Welche Kosten übernimmt die Rechtsschutzversicherung?

Die Rechtsschutzversicherung zahlt in der Regel die Kosten eines selber gewählten Rechtsanwaltes, die Gerichtskosten, Zeugengelder, gerichtliche Sachverständigenhonorare, sowie die Kosten des Gegners, soweit diese übernommen werden müssen. Auch wenn die Kosten vor Gericht aufgeteilt werden oder einer Zahlungsunfähigkeit des Gegners, übernimmt die Rechtsschutzversicherung die notwendigen Kosten.

Die grundlegenden Bedingungen kann man auf der Seite des GDV finden. Natürlich weichen die meisten Versicherer positiv davon ab und bauen Leistungsverbesserungen in ihre Tarife ein.

Wieso ist eine Rechtsschutzversicherung wichtig?

Oftmals ist eine rechtliche Auseinandersetzung mit erheblichen finanziellen Risiken verbunden. Schnell können die Anwalts-, Gerichts- und Sachverständigenkosten in die Höhe schnellen. Schon bei geringen Streitwerten kann es sich um mehrer tausend Euro handeln.

■ **ARBEITSAUFTRAG**
Gib aus dem Text über die Rechtsschutzversicherung den Abschnitt von „Die grundlegenden Bedingungen“ bis einschließlich „tausend Euro handeln.“ wortgetreu wieder.

Datensätze
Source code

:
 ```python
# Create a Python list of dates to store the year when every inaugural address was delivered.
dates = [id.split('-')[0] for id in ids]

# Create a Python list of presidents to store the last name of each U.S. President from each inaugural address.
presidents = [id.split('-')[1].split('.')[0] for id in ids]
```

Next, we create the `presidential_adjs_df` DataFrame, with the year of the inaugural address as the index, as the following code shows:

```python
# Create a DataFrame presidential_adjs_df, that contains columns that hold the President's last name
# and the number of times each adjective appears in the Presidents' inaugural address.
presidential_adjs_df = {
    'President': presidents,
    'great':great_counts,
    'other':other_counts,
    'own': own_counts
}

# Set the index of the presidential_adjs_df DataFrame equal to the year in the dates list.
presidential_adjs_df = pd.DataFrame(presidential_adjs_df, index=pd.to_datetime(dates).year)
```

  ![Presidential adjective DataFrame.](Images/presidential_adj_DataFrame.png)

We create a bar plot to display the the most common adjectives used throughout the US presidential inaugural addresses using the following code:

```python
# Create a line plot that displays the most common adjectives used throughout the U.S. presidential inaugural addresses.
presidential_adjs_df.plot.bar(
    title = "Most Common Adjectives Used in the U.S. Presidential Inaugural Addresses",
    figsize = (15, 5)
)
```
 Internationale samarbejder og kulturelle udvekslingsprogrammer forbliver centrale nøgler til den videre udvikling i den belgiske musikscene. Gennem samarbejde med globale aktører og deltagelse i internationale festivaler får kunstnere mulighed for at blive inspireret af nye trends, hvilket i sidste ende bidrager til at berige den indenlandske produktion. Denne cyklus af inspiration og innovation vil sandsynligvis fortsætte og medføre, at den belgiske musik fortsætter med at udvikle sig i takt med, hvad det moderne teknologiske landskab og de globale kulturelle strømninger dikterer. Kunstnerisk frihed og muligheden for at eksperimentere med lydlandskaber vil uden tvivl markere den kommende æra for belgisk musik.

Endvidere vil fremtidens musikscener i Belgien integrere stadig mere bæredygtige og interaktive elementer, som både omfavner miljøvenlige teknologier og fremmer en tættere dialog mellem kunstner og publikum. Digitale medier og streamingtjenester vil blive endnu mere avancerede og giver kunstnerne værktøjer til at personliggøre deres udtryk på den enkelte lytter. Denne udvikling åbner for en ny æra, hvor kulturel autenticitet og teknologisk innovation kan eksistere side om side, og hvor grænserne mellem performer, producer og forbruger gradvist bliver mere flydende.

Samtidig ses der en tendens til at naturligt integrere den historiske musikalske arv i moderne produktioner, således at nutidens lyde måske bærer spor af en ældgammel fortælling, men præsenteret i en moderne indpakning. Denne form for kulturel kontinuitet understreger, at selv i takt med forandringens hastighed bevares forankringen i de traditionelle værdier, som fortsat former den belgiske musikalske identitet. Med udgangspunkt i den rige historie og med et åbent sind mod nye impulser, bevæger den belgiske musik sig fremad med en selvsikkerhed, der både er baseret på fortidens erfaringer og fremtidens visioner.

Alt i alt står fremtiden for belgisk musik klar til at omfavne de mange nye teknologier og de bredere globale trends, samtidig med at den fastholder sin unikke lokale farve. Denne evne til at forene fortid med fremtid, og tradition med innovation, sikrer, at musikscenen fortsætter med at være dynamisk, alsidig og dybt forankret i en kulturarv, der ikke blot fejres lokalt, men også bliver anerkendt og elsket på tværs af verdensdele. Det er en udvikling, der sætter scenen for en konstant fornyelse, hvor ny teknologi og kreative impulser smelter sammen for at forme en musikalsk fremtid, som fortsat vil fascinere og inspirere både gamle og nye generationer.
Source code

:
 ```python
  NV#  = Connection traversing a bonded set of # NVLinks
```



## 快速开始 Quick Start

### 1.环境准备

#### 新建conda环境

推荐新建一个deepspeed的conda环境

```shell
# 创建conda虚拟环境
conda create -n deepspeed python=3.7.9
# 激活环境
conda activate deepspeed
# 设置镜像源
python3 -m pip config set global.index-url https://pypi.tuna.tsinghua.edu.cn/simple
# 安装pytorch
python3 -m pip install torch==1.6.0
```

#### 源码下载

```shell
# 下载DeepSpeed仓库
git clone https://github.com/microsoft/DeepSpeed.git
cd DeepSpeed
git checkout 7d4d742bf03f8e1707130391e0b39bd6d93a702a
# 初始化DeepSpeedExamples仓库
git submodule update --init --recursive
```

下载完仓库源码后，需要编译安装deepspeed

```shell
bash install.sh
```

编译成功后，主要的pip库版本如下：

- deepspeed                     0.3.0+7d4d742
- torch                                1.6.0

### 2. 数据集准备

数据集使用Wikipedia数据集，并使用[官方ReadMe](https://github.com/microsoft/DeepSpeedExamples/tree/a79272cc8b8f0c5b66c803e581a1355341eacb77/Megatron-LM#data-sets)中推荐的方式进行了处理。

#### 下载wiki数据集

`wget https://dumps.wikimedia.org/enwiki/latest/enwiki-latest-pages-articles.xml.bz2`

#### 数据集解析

■ **MUSTERLÖSUNG**
Die grundlegenden Bedingungen kann man auf der Seite des GDV finden. Natürlich weichen die meisten Versicherer positiv davon ab und bauen Leistungsverbesserungen in ihre Tarife ein.

Wieso ist eine Rechtsschutzversicherung wichtig?

Oftmals ist eine rechtliche Auseinandersetzung mit erheblichen finanziellen Risiken verbunden. Schnell können die Anwalts-, Gerichts- und Sachverständigenkosten in die Höhe schnellen. Schon bei geringen Streitwerten kann es sich um mehrer tausend Euro handeln.